* [What you are asked to do]: The whole listing must be printed again without any alteration.

Segment Open

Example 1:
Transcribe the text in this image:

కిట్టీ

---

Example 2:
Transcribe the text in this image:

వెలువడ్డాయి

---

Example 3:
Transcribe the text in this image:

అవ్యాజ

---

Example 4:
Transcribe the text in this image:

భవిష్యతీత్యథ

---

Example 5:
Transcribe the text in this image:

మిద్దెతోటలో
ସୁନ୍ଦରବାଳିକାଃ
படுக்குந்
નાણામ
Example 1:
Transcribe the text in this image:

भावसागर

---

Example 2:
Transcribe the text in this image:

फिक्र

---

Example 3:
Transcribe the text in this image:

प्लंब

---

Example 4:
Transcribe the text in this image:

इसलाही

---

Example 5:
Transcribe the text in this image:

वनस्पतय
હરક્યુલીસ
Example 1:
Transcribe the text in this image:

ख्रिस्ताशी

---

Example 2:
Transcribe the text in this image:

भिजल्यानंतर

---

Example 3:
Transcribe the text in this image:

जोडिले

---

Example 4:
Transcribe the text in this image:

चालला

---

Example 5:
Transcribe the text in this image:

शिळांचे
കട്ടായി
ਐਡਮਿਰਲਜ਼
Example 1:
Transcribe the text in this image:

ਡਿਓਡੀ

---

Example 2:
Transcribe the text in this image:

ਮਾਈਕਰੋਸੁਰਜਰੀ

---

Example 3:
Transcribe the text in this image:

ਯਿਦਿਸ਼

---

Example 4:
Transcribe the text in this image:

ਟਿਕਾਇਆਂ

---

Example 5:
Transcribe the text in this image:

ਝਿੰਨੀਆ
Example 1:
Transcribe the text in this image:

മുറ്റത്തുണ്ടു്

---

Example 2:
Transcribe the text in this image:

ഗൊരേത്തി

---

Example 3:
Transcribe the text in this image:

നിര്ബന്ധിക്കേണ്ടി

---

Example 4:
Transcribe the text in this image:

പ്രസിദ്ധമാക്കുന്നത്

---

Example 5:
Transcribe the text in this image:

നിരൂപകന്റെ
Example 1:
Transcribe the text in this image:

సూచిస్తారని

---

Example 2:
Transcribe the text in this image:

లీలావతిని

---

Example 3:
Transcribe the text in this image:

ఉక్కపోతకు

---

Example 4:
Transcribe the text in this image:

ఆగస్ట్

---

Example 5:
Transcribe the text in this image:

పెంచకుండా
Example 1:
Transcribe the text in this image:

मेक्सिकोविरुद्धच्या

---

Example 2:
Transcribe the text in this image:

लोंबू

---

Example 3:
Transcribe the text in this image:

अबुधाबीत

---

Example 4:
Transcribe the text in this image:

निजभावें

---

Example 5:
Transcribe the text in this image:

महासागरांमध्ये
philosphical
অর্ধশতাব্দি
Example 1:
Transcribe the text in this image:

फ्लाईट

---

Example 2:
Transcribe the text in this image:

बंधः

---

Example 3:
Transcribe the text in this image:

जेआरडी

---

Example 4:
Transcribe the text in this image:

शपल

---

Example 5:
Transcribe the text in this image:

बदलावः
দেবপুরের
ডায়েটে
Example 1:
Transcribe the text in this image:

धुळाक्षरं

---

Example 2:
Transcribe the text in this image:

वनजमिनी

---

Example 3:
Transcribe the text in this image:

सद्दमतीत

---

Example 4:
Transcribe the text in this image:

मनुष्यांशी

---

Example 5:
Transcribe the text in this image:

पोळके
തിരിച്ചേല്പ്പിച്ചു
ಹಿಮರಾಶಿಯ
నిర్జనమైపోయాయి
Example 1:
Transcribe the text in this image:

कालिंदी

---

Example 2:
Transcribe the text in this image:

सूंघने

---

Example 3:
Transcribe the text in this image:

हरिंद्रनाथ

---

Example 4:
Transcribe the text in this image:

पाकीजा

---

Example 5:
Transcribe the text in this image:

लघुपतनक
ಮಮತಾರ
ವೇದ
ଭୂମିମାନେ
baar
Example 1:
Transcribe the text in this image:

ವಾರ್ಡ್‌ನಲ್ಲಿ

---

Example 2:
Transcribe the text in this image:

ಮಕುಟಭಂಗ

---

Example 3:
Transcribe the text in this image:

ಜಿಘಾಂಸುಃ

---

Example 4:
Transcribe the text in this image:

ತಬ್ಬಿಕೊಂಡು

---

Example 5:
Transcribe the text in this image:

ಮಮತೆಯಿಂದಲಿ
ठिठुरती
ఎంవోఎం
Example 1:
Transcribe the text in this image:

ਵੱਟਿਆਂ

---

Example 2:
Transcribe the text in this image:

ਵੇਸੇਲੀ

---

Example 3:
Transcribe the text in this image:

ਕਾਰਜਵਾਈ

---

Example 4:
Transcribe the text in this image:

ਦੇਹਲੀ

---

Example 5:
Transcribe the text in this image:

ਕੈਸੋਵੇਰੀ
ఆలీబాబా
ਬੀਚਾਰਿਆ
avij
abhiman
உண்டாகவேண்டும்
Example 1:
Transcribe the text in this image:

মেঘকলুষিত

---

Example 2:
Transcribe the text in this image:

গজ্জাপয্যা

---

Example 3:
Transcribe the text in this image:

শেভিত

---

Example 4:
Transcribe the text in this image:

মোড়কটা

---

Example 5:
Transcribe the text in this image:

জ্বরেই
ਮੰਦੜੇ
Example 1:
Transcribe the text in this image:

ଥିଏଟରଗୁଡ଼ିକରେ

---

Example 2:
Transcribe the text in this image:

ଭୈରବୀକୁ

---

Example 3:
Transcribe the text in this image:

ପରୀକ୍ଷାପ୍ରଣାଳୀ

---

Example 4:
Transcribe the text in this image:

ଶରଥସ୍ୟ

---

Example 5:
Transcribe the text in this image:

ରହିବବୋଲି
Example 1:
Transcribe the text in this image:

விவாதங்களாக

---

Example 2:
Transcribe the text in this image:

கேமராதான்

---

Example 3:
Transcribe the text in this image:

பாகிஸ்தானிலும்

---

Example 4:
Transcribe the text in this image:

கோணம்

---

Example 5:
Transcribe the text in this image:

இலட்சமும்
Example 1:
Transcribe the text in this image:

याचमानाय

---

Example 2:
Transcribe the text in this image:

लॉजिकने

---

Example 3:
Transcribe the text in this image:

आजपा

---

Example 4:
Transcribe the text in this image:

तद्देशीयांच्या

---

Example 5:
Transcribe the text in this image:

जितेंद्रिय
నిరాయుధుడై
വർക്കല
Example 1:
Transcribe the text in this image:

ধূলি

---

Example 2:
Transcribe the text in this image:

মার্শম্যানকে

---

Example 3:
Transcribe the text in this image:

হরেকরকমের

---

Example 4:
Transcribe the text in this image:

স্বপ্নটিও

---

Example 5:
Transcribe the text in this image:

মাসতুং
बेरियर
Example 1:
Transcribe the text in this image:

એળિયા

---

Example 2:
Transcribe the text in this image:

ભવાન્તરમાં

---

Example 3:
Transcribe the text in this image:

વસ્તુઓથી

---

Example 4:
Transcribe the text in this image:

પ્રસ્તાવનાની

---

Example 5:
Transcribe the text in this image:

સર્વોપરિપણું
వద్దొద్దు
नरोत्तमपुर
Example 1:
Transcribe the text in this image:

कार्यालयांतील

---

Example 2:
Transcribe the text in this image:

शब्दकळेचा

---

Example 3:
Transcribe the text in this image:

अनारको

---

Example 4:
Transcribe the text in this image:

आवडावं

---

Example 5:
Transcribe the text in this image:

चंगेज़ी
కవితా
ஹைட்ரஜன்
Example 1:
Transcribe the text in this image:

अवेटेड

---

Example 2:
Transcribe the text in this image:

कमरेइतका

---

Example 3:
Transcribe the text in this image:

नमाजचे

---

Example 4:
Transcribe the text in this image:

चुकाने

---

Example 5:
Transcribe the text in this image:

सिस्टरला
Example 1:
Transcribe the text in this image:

Segment Closed

* [Task answer]:
Example 1:
Transcribe the text in this image:

కిట్టీ

---

Example 2:
Transcribe the text in this image:

వెలువడ్డాయి

---

Example 3:
Transcribe the text in this image:

అవ్యాజ

---

Example 4:
Transcribe the text in this image:

భవిష్యతీత్యథ

---

Example 5:
Transcribe the text in this image:

మిద్దెతోటలో
ସୁନ୍ଦରବାଳିକାଃ
படுக்குந்
નાણામ
Example 1:
Transcribe the text in this image:

भावसागर

---

Example 2:
Transcribe the text in this image:

फिक्र

---

Example 3:
Transcribe the text in this image:

प्लंब

---

Example 4:
Transcribe the text in this image:

इसलाही

---

Example 5:
Transcribe the text in this image:

वनस्पतय
હરક્યુલીસ
Example 1:
Transcribe the text in this image:

ख्रिस्ताशी

---

Example 2:
Transcribe the text in this image:

भिजल्यानंतर

---

Example 3:
Transcribe the text in this image:

जोडिले

---

Example 4:
Transcribe the text in this image:

चालला

---

Example 5:
Transcribe the text in this image:

शिळांचे
കട്ടായി
ਐਡਮਿਰਲਜ਼
Example 1:
Transcribe the text in this image:

ਡਿਓਡੀ

---

Example 2:
Transcribe the text in this image:

ਮਾਈਕਰੋਸੁਰਜਰੀ

---

Example 3:
Transcribe the text in this image:

ਯਿਦਿਸ਼

---

Example 4:
Transcribe the text in this image:

ਟਿਕਾਇਆਂ

---

Example 5:
Transcribe the text in this image:

ਝਿੰਨੀਆ
Example 1:
Transcribe the text in this image:

മുറ്റത്തുണ്ടു്

---

Example 2:
Transcribe the text in this image:

ഗൊരേത്തി

---

Example 3:
Transcribe the text in this image:

നിര്ബന്ധിക്കേണ്ടി

---

Example 4:
Transcribe the text in this image:

പ്രസിദ്ധമാക്കുന്നത്

---

Example 5:
Transcribe the text in this image:

നിരൂപകന്റെ
Example 1:
Transcribe the text in this image:

సూచిస్తారని

---

Example 2:
Transcribe the text in this image:

లీలావతిని

---

Example 3:
Transcribe the text in this image:

ఉక్కపోతకు

---

Example 4:
Transcribe the text in this image:

ఆగస్ట్

---

Example 5:
Transcribe the text in this image:

పెంచకుండా
Example 1:
Transcribe the text in this image:

मेक्सिकोविरुद्धच्या

---

Example 2:
Transcribe the text in this image:

लोंबू

---

Example 3:
Transcribe the text in this image:

अबुधाबीत

---

Example 4:
Transcribe the text in this image:

निजभावें

---

Example 5:
Transcribe the text in this image:

महासागरांमध्ये
philosphical
অর্ধশতাব্দি
Example 1:
Transcribe the text in this image:

फ्लाईट

---

Example 2:
Transcribe the text in this image:

बंधः

---

Example 3:
Transcribe the text in this image:

जेआरडी

---

Example 4:
Transcribe the text in this image:

शपल

---

Example 5:
Transcribe the text in this image:

बदलावः
দেবপুরের
ডায়েটে
Example 1:
Transcribe the text in this image:

धुळाक्षरं

---

Example 2:
Transcribe the text in this image:

वनजमिनी

---

Example 3:
Transcribe the text in this image:

सद्दमतीत

---

Example 4:
Transcribe the text in this image:

मनुष्यांशी

---

Example 5:
Transcribe the text in this image:

पोळके
തിരിച്ചേല്പ്പിച്ചു
ಹಿಮರಾಶಿಯ
నిర్జనమైపోయాయి
Example 1:
Transcribe the text in this image:

कालिंदी

---

Example 2:
Transcribe the text in this image:

सूंघने

---

Example 3:
Transcribe the text in this image:

हरिंद्रनाथ

---

Example 4:
Transcribe the text in this image:

पाकीजा

---

Example 5:
Transcribe the text in this image:

लघुपतनक
ಮಮತಾರ
ವೇದ
ଭୂମିମାନେ
baar
Example 1:
Transcribe the text in this image:

ವಾರ್ಡ್‌ನಲ್ಲಿ

---

Example 2:
Transcribe the text in this image:

ಮಕುಟಭಂಗ

---

Example 3:
Transcribe the text in this image:

ಜಿಘಾಂಸುಃ

---

Example 4:
Transcribe the text in this image:

ತಬ್ಬಿಕೊಂಡು

---

Example 5:
Transcribe the text in this image:

ಮಮತೆಯಿಂದಲಿ
ठिठुरती
ఎంవోఎం
Example 1:
Transcribe the text in this image:

ਵੱਟਿਆਂ

---

Example 2:
Transcribe the text in this image:

ਵੇਸੇਲੀ

---

Example 3:
Transcribe the text in this image:

ਕਾਰਜਵਾਈ

---

Example 4:
Transcribe the text in this image:

ਦੇਹਲੀ

---

Example 5:
Transcribe the text in this image:

ਕੈਸੋਵੇਰੀ
ఆలీబాబా
ਬੀਚਾਰਿਆ
avij
abhiman
உண்டாகவேண்டும்
Example 1:
Transcribe the text in this image:

মেঘকলুষিত

---

Example 2:
Transcribe the text in this image:

গজ্জাপয্যা

---

Example 3:
Transcribe the text in this image:

শেভিত

---

Example 4:
Transcribe the text in this image:

মোড়কটা

---

Example 5:
Transcribe the text in this image:

জ্বরেই
ਮੰਦੜੇ
Example 1:
Transcribe the text in this image:

ଥିଏଟରଗୁଡ଼ିକରେ

---

Example 2:
Transcribe the text in this image:

ଭୈରବୀକୁ

---

Example 3:
Transcribe the text in this image:

ପରୀକ୍ଷାପ୍ରଣାଳୀ

---

Example 4:
Transcribe the text in this image:

ଶରଥସ୍ୟ

---

Example 5:
Transcribe the text in this image:

ରହିବବୋଲି
Example 1:
Transcribe the text in this image:

விவாதங்களாக

---

Example 2:
Transcribe the text in this image:

கேமராதான்

---

Example 3:
Transcribe the text in this image:

பாகிஸ்தானிலும்

---

Example 4:
Transcribe the text in this image:

கோணம்

---

Example 5:
Transcribe the text in this image:

இலட்சமும்
Example 1:
Transcribe the text in this image:

याचमानाय

---

Example 2:
Transcribe the text in this image:

लॉजिकने

---

Example 3:
Transcribe the text in this image:

आजपा

---

Example 4:
Transcribe the text in this image:

तद्देशीयांच्या

---

Example 5:
Transcribe the text in this image:

जितेंद्रिय
నిరాయుధుడై
വർക്കല
Example 1:
Transcribe the text in this image:

ধূলি

---

Example 2:
Transcribe the text in this image:

মার্শম্যানকে

---

Example 3:
Transcribe the text in this image:

হরেকরকমের

---

Example 4:
Transcribe the text in this image:

স্বপ্নটিও

---

Example 5:
Transcribe the text in this image:

মাসতুং
बेरियर
Example 1:
Transcribe the text in this image:

એળિયા

---

Example 2:
Transcribe the text in this image:

ભવાન્તરમાં

---

Example 3:
Transcribe the text in this image:

વસ્તુઓથી

---

Example 4:
Transcribe the text in this image:

પ્રસ્તાવનાની

---

Example 5:
Transcribe the text in this image:

સર્વોપરિપણું
వద్దొద్దు
नरोत्तमपुर
Example 1:
Transcribe the text in this image:

कार्यालयांतील

---

Example 2:
Transcribe the text in this image:

शब्दकळेचा

---

Example 3:
Transcribe the text in this image:

अनारको

---

Example 4:
Transcribe the text in this image:

आवडावं

---

Example 5:
Transcribe the text in this image:

चंगेज़ी
కవితా
ஹைட்ரஜன்
Example 1:
Transcribe the text in this image:

अवेटेड

---

Example 2:
Transcribe the text in this image:

कमरेइतका

---

Example 3:
Transcribe the text in this image:

नमाजचे

---

Example 4:
Transcribe the text in this image:

चुकाने

---

Example 5:
Transcribe the text in this image:

सिस्टरला
Example 1:
Transcribe the text in this image:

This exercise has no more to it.